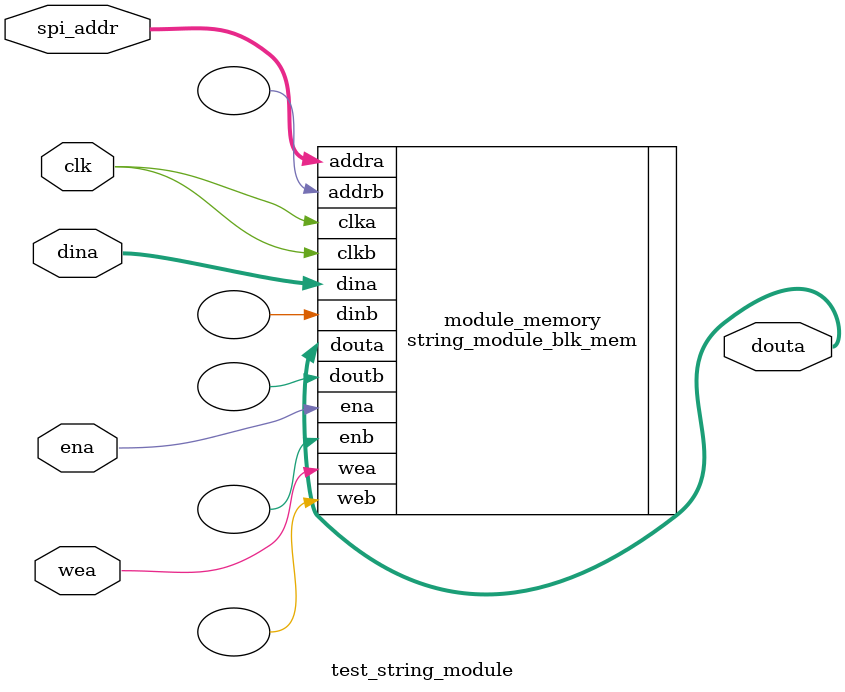
<source format=v>
`timescale 1ns / 1ps


module test_string_module
#(
    parameter AddrSize=8
)
(
    input wire clk,
    input wire ena,
    input wire [0:0] wea,
    input wire [(AddrSize-1):0] spi_addr,
    input wire [15:0] dina,
    output wire [15:0] douta
);
    

string_module_blk_mem
module_memory(
    .clka(clk),     //in
    .ena(ena),      //in
    .wea(wea),      //in[0:0]
    .addra(spi_addr),   //in[7:0]
    .dina(dina),        //in[15:0]
    .douta(douta),       //out[15:0]
    .clkb(clk),   //IN STD_LOGIC;
    .enb(),      //IN STD_LOGIC;
    .web(), //IN STD_LOGIC_VECTOR(0 DOWNTO 0);
    .addrb(),// IN STD_LOGIC_VECTOR(7 DOWNTO 0);
    .dinb(),// IN STD_LOGIC_VECTOR(15 DOWNTO 0);
    .doutb()// OUT STD_LOGIC_VECTOR(15 DOWNTO 0)
);




//string_module_blk_mem
//module_memory(
//    .clka(clk),     //in
//    .ena(dpr_enable_a_reg),      //in
//    .wea(string_module_write_enable_a_reg),      //in[0:0]
//    .addra(string_module_address),   //in[7:0]
//    .dina(dpr_data_in_a),        //in[15:0]
//    .douta(string_module_data_out),       //out[15:0]
//    .clkb(),   //IN STD_LOGIC;
//    .enb(),      //IN STD_LOGIC;
//    .web(), //IN STD_LOGIC_VECTOR(0 DOWNTO 0);
//    .addrb(),// IN STD_LOGIC_VECTOR(7 DOWNTO 0);
//    .dinb(),// IN STD_LOGIC_VECTOR(15 DOWNTO 0);
//    .doutb()// OUT STD_LOGIC_VECTOR(15 DOWNTO 0)
//);





endmodule

</source>
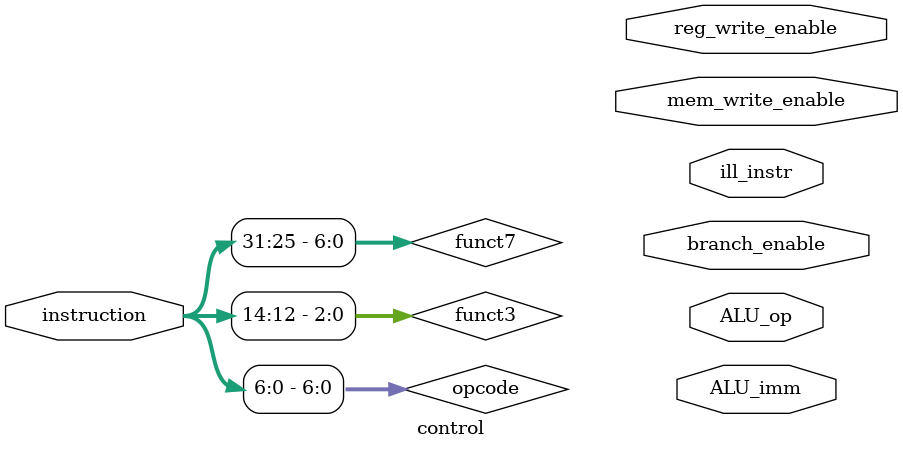
<source format=v>
module control (instruction, branch_enable, mem_write_enable, reg_write_enable, ALU_op, ALU_imm, ill_instr);

    // IO
    input [31:0] instruction;
    output reg branch_enable, mem_write_enable, reg_write_enable, ALU_imm, ill_instr;
    output reg [3:0] ALU_op;

    // -- Include definitions ---------------------------------
    `include "ALU_codes.h"
    `include "opcodes.h"

    // -- Extract opcode --------------------------------------
    wire [6:0] opcode;
    assign opcode = instruction[6:0];

    // -- Extract funct3 ---------------------------------------
    wire [2:0] funct3;
    assign funct3 = instruction[14:12];

    // -- Extract funct7 ---------------------------------------
    wire [6:0] funct7;
    assign funct7 = instruction[31:25];

    // -- Determine instruction -------------------------------
    // Lui
    wire lui_inst = (opcode == lui_gr);
    // Auipc
    wire auipc_inst = (opcode == aui_gr);
    // Jal
    wire jal_inst = (opcode == jal_gr);
    // Jalr
    wire jalr_inst = (opcode == jlr_gr) && (funct3 == 3'b000);
    // Branch group
    wire beq_inst = (opcode == bra_gr) && (funct3 == 3'b000);
    wire bne_inst = (opcode == bra_gr) && (funct3 == 3'b001);
    wire blt_inst = (opcode == bra_gr) && (funct3 == 3'b100);
    wire bge_inst = (opcode == bra_gr) && (funct3 == 3'b101);
    wire bltu_inst = (opcode == bra_gr) && (funct3 == 3'b110);
    wire bgeu_inst = (opcode == bra_gr) && (funct3 == 3'b111);
    // Load group
    wire lb_inst = (opcode == loa_gr) && (funct3 == 3'b000);
    wire lh_inst = (opcode == loa_gr) && (funct3 == 3'b001);
    wire lw_inst = (opcode == loa_gr) && (funct3 == 3'b010);
    wire ld_inst = (opcode == loa_gr) && (funct3 == 3'b011);
    wire lbu_inst = (opcode == loa_gr) && (funct3 == 3'b100);
    wire lhu_inst = (opcode == loa_gr) && (funct3 == 3'b101);
    wire lwu_inst = (opcode == loa_gr) && (funct3 == 3'b110);
    // Store group
    wire sb_inst = (opcode == sto_gr) && (funct3 == 3'b000);
    wire sh_inst = (opcode == sto_gr) && (funct3 == 3'b001);
    wire sw_inst = (opcode == sto_gr) && (funct3 == 3'b010);
    wire sd_inst = (opcode == sto_gr) && (funct3 == 3'b011);
    // Arithmetic & logic immediate group
    wire addi_inst = (opcode == rim_gr) && (funct3 == 3'b000);
    wire slli_inst = (opcode == rim_gr) && (funct3 == 3'b001);
    wire slti_inst = (opcode == rim_gr) && (funct3 == 3'b010);
    wire sltiu_inst = (opcode == rim_gr) && (funct3 == 3'b011);
    wire xori_inst = (opcode == rim_gr) && (funct3 == 3'b100);
    wire srli_inst = (opcode == rim_gr) && (funct3 == 3'b101) && (funct7 == 7'b0000000);
    wire srai_inst = (opcode == rim_gr) && (funct3 == 3'b101) && (funct7 == 7'b0100000);
    wire ori_inst = (opcode == rim_gr) && (funct3 == 3'b110);
    wire andi_inst = (opcode == rim_gr) && (funct3 == 3'b111);
    // Arithmetic & logic R-type instructions
    wire add_inst = (opcode == reg_gr) && (funct3 == 3'b000) && (funct7 == 7'b0000000);
    wire sub_inst = (opcode == reg_gr) && (funct3 == 3'b000) && (funct7 == 7'b0100000);
    wire sll_inst = (opcode == reg_gr) && (funct3 == 3'b001) && (funct7 == 7'b0000000);
    wire slt_inst = (opcode == reg_gr) && (funct3 == 3'b010) && (funct7 == 7'b0000000);
    wire sltu_inst = (opcode == reg_gr) && (funct3 == 3'b011) && (funct7 == 7'b0000000);
    wire xor_inst = (opcode == reg_gr) && (funct3 == 3'b100) && (funct7 == 7'b0000000);
    wire srl_inst = (opcode == reg_gr) && (funct3 == 3'b101) && (funct7 == 7'b0000000);
    wire sra_inst = (opcode == reg_gr) && (funct3 == 3'b101) && (funct7 == 7'b0100000);
    wire or_inst = (opcode == reg_gr) && (funct3 == 3'b110) && (funct7 == 7'b0000000);
    wire and_inst = (opcode == reg_gr) && (funct3 == 3'b111) && (funct7 == 7'b0000000);
    // Fence instructions group NOT IMPLEMENTED
    // Csr instructions group NOT IMPLEMENTED

    // -- Set control signals TODO ----------------------------
    
endmodule

</source>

+++

→ The problem
Filter the data above down to lines with the word "group", and copy them.

→ Result for this exercise
    // Branch group
    // Load group
    // Store group
    // Arithmetic & logic immediate group
    // Fence instructions group NOT IMPLEMENTED
    // Csr instructions group NOT IMPLEMENTED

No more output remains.